UM conflict spurs move

games are Nov. 29-30

October 03, 2002|By Lem Satterfield | Lem Satterfield,SUN STAFF

The state high school football championship games will be played Nov. 29 and 30 at Ravens Stadium, marking the first time a Maryland Public Secondary Schools Athletic Association final has been held in Baltimore City.

"Knowing you have the opportunity to play in your own back yard, particularly at Ravens Stadium, that's certainly going to be an incentive to city kids," said MPSSAA president Bob Wade, who is Baltimore City's coordinator of athletics. "Making it there is going to be a special moment for any city kid."

The move to Ravens Stadium was necessitated because of a scheduling conflict with the University of Maryland's Byrd Stadium, where, except for two years, the state championships have been held since 1982. The Terps play host to Wake Forest Nov. 30.

"They just made 9,000 kids very happy. Wouldn't you be happy if you had a chance to play on the same field as the pros?" said Oakland Mills football coach Ken Hovet, whose team won the Class 1A state title in 1998. "It's exciting and whoever is responsible should be commended. It enhances the reputation of high school football in the state and will add to the quality of play."

MPSSAA executive director Ned Sparks began searching for a new location in August, when the conflict was discovered. The primary criterion was finding a stadium where all four games - two on each day - could be played.

Sparks, who approached the Ravens, said he also met with officials from Towson University and Morgan State. He said the Washington Redskins "had no interest," and that attempts to meet with Navy officials were unsuccessful.
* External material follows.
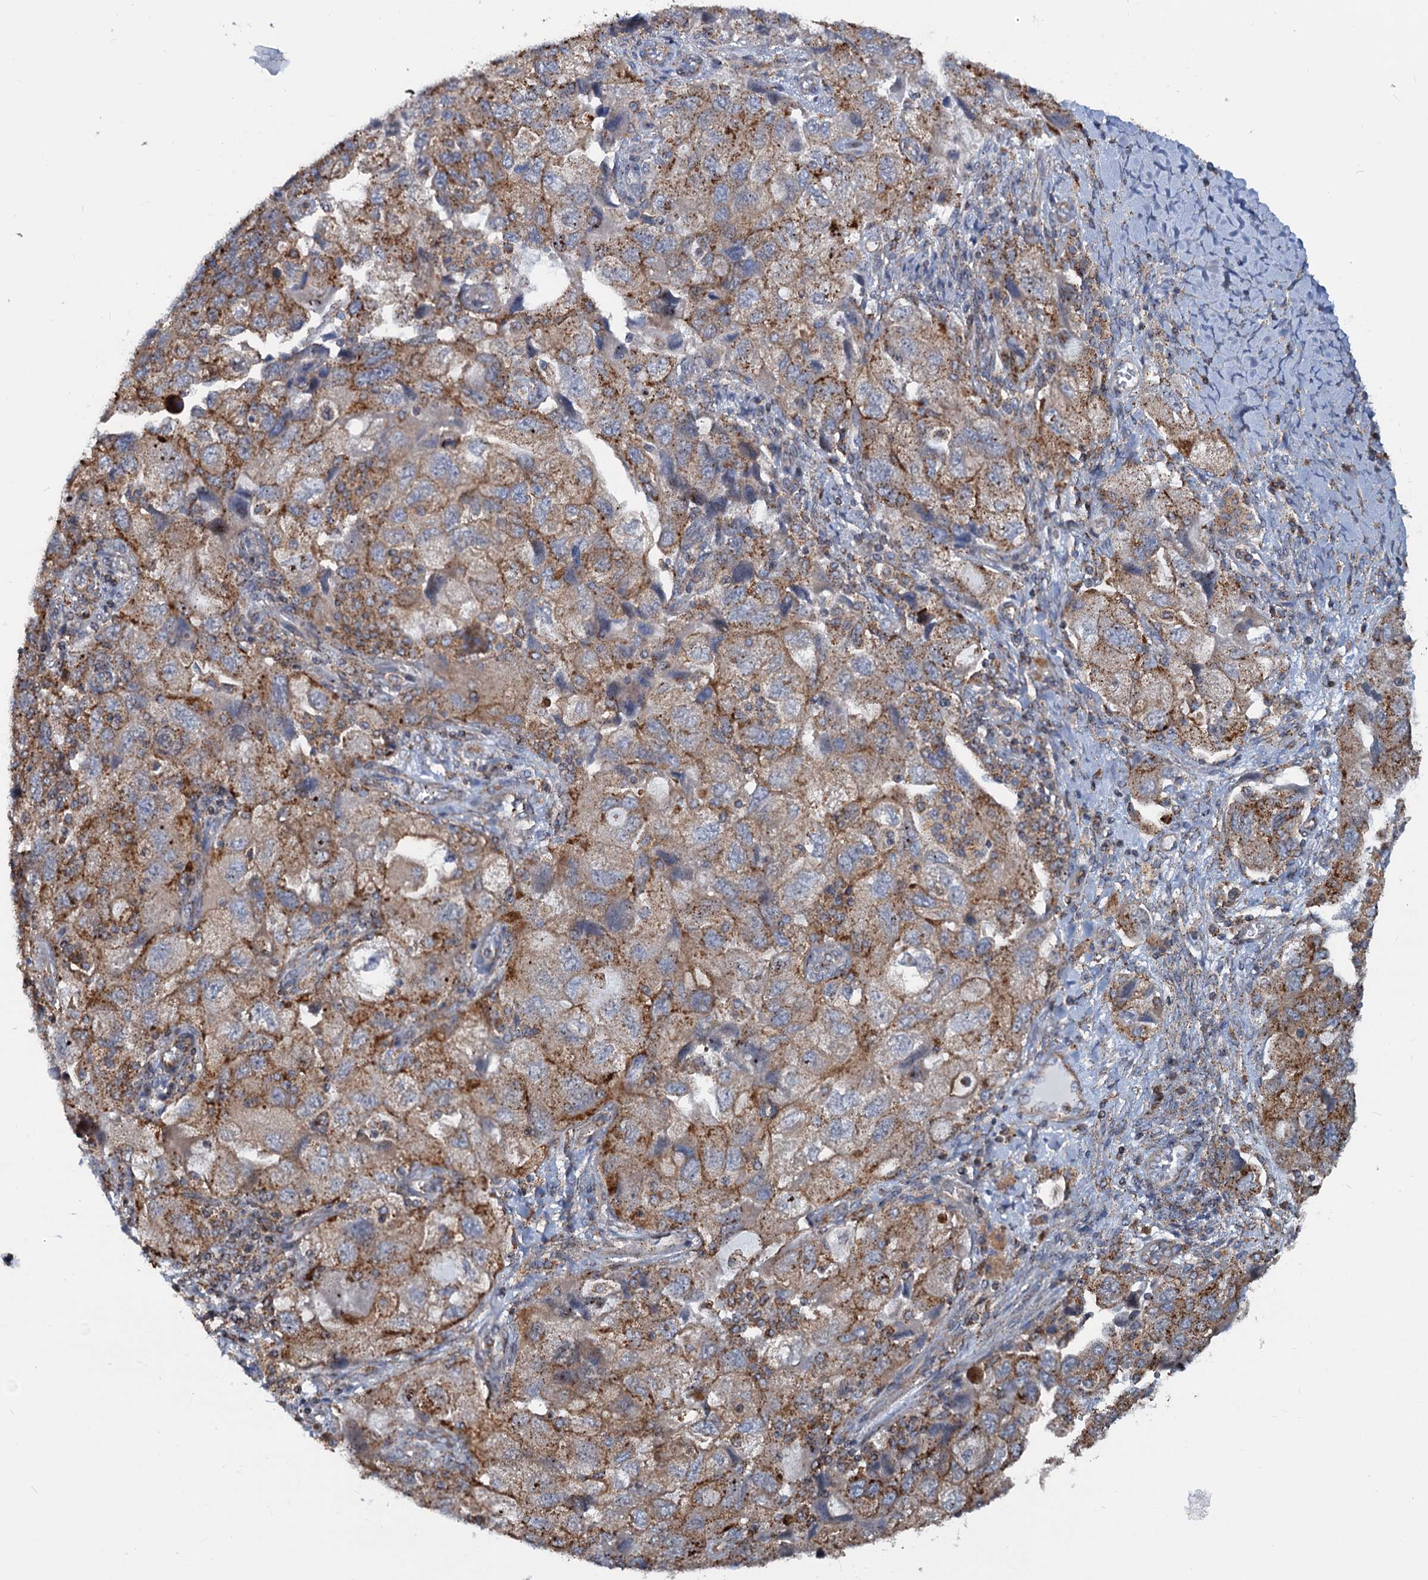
{"staining": {"intensity": "moderate", "quantity": ">75%", "location": "cytoplasmic/membranous"}, "tissue": "ovarian cancer", "cell_type": "Tumor cells", "image_type": "cancer", "snomed": [{"axis": "morphology", "description": "Carcinoma, NOS"}, {"axis": "morphology", "description": "Cystadenocarcinoma, serous, NOS"}, {"axis": "topography", "description": "Ovary"}], "caption": "The immunohistochemical stain highlights moderate cytoplasmic/membranous expression in tumor cells of carcinoma (ovarian) tissue.", "gene": "PSEN1", "patient": {"sex": "female", "age": 69}}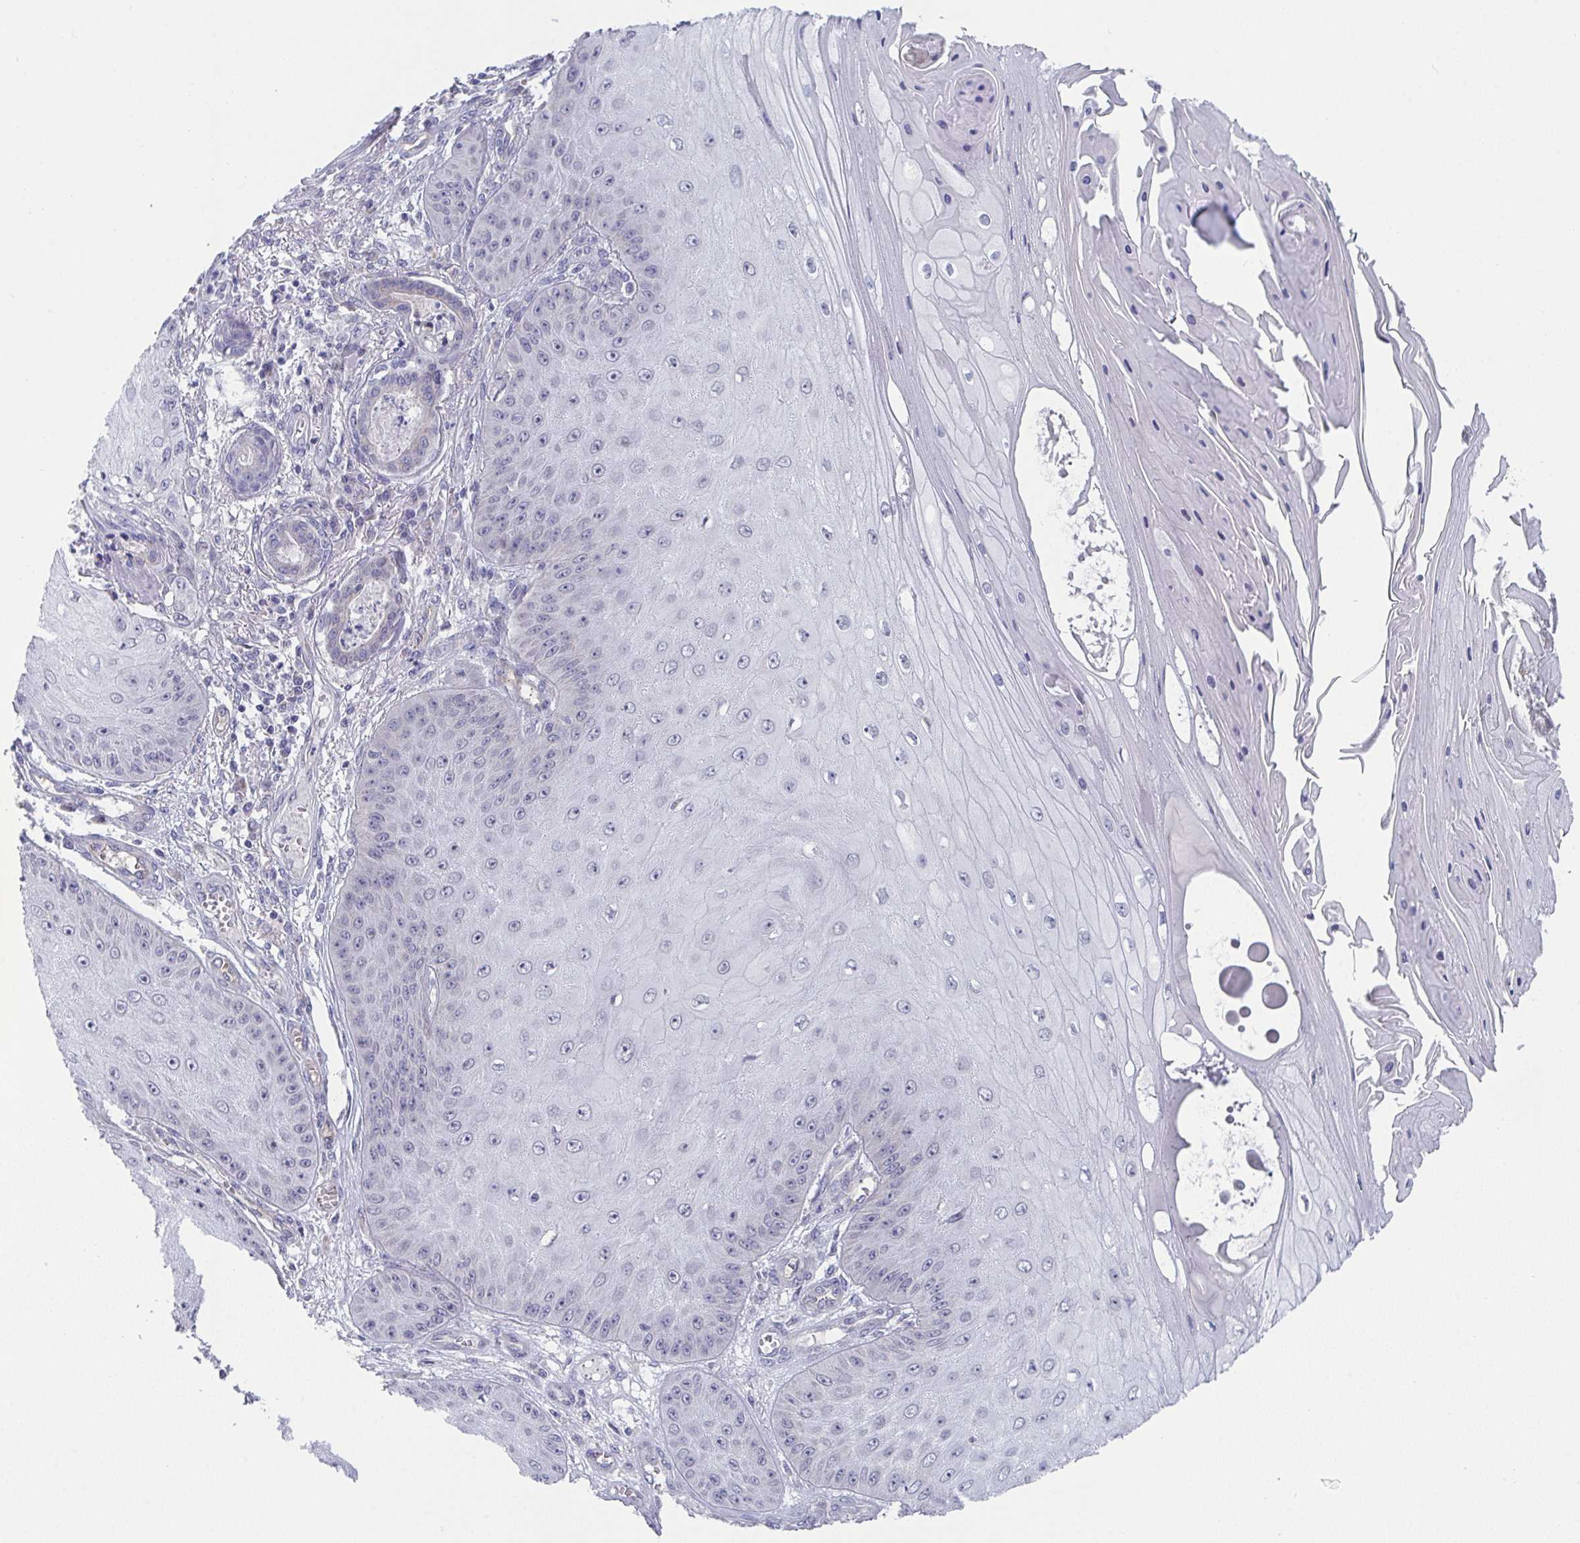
{"staining": {"intensity": "negative", "quantity": "none", "location": "none"}, "tissue": "skin cancer", "cell_type": "Tumor cells", "image_type": "cancer", "snomed": [{"axis": "morphology", "description": "Squamous cell carcinoma, NOS"}, {"axis": "topography", "description": "Skin"}], "caption": "Skin squamous cell carcinoma was stained to show a protein in brown. There is no significant staining in tumor cells.", "gene": "VWDE", "patient": {"sex": "male", "age": 70}}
"This is a great opportunity for everybody," Sparks said. "People can come to the stadium for a high school price."

Sparks did say the general admission ticket price will be higher than last year's $5.

"We haven't determined what that will be," Sparks said. "But I can say this: I went to the movies last week and the price will be cheaper than what I paid for the movies."

Sparks also said fans will have to pay to park at the stadium lots. "We would expect a token fee," he said.

Game times each day will be 3 p.m. and 7 p.m., and tickets will be good for both games that day. The order of games by classifications has not been determined.

Sparks said the Ravens "were very fair" in negotiating a price, and he did not rule out the championships being played in Baltimore again.

"I would not characterize this as a stopgap measure. Both sides are amenable to continuing the relationship," Sparks said. "We'll play the state championships, look at how things went, study it, and then make a decision."

Said Kevin Byrne, Ravens vice president of public and community relations: "We are very interested at not only hosting it this year but, if they are interested, in future years. We think that would be great for the players around the state to get a chance to play where the NFL players play."

Sparks said the MPSSAA does not anticipate losing money on the deal.

"We're not going to do something to shoot ourselves in the foot," said Sparks, adding that "the [state] association has a million-dollar budget. Our biggest source of income is gate receipts at state championship contests."

The championships have twice been moved in the past, most recently to neutral sites in 1994 during renovations to Byrd Stadium. Dunbar coach Ben Eaton was an assistant to Stanley Mitchell that year when the Poets beat Fort Hill at South Hagerstown High - a 90-mile trip for Dunbar - for the first of their two straight state titles.

Dunbar athletic director Barbara Allen was delighted upon hearing that the games were moved to Ravens Stadium, a venue 10 minutes from her school. Dunbar has reached three state title games.

"This is where a lot of the local NFL heroes to inner-city kids are. To play in a facility where you have pros that play, you're moving it up a level," Eaton said. "This is great news, to be able to provide this opportunity as motivation for the kids. This is like icing on the cake."

Basketball at Comcast

The MPSSAA is close to finalizing a deal with the University of Maryland to play the 2003 boys basketball championships at the new Comcast Center. The championships have been played at Cole Field House.

"While there has been no contract, we have had very positive discussions with the University of Maryland," Sparks said.

Sun staff writers Rick Belz and Brent Jones contributed to this article.